逆向工程需要系统性的拆解竞争对手的产品,一件件的分析其功能。通过理解其各部件的功能,了解设计意图。事实上,有效的逆向工程拆解方法只需要参考产品设计过程,反过来就可以了。无论卡在哪里了,后退几步,然后再重新出发。对于设计竞赛来说,通过逆向工程分析竞赛场地有助于加深对比赛的理解,同样有可能指引你找到制胜的关键。
The ultimate goal of the reverse engineering process is to find a eureka! element that was overlooked by the original designer (or placed there by the contest designer for the astute competitor to find). Eureka! elements have the potential to be disruptive technologies, which are the holy grails of the design world. Given the tremendous potential of reverse engineering, consider the contest The MIT and the Pendulum and pretend you are reverse engineering the contest table and the winning machine:
逆向工程的最终目的还是要找到产品设计的诀窍,尤其是那些产品设计师所忽略的地方(或者是竞赛设计者设置给最敏锐设计者的奖励)。设计的诀窍有可能会产生新的颠覆性技术,是设计问题中最璀璨的皇冠。只要有了逆向工程的分析工具,我们就可以努力分析竞赛要求,通过技术来赢得比赛。
• Play with the contest table and kit parts to activate your bio neural net so the ideas begin to flow:
边熟悉竞赛场地和工具箱里的零件,边在脑海里想象一些方案
• Look at the contest table and your kit parts and create mental 3D images and movies of all the elements and practice manipulating them in your mind so your bio neural net can work on solutions while you do the laundry. In your mind, disassemble and reassemble the table.
在脑海中假想需要所有场地和工具箱零件的3D图形,即使洗衣服时,你也可以想象可能的解决方案。
• Touch the parts of table and kit and experience their mass and inertia. Connect a motor to a power supply and feel its torque. Can it rotate one of the pendulums? How could power from the motor be applied to the pendulum? Measure the period of the pendulums. Feel the weight of the scoring parts and roll them around on the table and up over the wall and into the scoring bin. Measure the coefficient of friction between each potential wheel material and different surfaces on the table. Feel the stiffness and apparent strength of each of the structural elements in the table and the contest kit.

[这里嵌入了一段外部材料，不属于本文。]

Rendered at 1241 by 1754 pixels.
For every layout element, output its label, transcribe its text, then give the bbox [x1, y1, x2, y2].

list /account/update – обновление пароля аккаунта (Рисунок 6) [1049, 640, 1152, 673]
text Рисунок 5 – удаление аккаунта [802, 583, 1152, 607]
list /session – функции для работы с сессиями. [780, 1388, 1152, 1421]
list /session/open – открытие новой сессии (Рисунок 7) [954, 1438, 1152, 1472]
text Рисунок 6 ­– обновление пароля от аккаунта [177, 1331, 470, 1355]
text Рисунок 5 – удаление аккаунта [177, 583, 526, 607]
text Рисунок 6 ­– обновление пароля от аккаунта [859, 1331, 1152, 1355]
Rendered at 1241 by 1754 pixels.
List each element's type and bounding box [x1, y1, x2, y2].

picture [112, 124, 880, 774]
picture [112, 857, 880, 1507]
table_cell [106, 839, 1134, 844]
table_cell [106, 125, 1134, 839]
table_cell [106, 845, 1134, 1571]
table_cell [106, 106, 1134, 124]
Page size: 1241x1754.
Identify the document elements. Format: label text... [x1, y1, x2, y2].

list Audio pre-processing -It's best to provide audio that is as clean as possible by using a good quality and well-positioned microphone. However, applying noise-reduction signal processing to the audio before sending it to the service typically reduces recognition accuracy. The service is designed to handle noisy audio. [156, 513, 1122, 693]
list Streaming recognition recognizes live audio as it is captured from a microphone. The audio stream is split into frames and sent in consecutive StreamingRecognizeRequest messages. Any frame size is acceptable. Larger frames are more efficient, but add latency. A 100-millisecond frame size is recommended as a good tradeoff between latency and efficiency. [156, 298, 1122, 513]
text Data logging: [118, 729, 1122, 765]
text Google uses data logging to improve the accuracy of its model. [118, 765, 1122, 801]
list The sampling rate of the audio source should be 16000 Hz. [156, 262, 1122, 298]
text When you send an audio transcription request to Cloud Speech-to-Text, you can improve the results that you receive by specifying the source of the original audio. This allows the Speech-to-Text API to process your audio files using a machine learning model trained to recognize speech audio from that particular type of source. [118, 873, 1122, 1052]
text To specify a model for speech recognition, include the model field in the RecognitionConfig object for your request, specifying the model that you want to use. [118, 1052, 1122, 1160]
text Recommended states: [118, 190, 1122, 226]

通过直接的感官接触,实物的重力和惯性矩会给大脑提供理性的认识。给电机接上电源,可以感性认识它的扭矩大小。判断这个扭矩是否能驱动钟摆结构,怎么把电机的动力传给钟摆结构?通过实验,记录钟摆的周期。熟悉小球的质量,用纯手动的方式,模拟小球的运动和得分方式。测量不同轮子材料和不同表面之间的摩擦系数,感性认识下所有零件和场地的刚度以及强度。
• Listen to the sounds of the pendulums as they swing, the scoring elements as they are pushed around the table, and to the kit motors.
仔细聆听机械的声音,钟摆的摆动、小球的滚动和电机的旋转。
• Smell the contest table and the kit elements. Scent is one of the most powerful senses for recall!
仔细闻竞赛场地和工具箱零件,味觉是刺激大脑运作的元素之一。
• Taste victory (or the resources if this is a food-based challenge) by imagining your solution is the one that wins!
品尝胜利吧,就好像你的解决方案成功了一样(这些都是为了调动大脑,虽然看起来很“土”)。
• Sketch the table and draw motion path arrows to illustrate the motions you observed that were possible. Sketch in kit actuators to imagine them causing the motion paths to happen…
画草图,分析可能的运动方式,直观的验证自己的方案。同样,在草图上绘制工具箱里的驱动器,假设驱动器驱动钟摆的情况。
• Model the motions of the table elements in terms of time and motion potential and the forces and torques required. A spreadsheet or MatLab model will allow you to compare different scenarios that the kit motors could make happen; consequently you may discover the true design intent of the contest creators.
对竞赛涉及到的时间、运动、力以及扭矩进行计算分析。计算表单或者MatLab程序,都可以很好的模拟不同的情况,决定电机的效用。最终,你才有可能发现比赛设计者的真正意图。
• Create a simple physical model, perhaps a sketch model from cardboard, of a reasonable idea you have thus since identified, and play with it on the table, using your hands in place of the kit motors to move the elements. You can rapidly make many different sketch models, and then if one seems to be promising, you could even create a working physical model in order to run a bench level experiment on the table using the kit motors for power.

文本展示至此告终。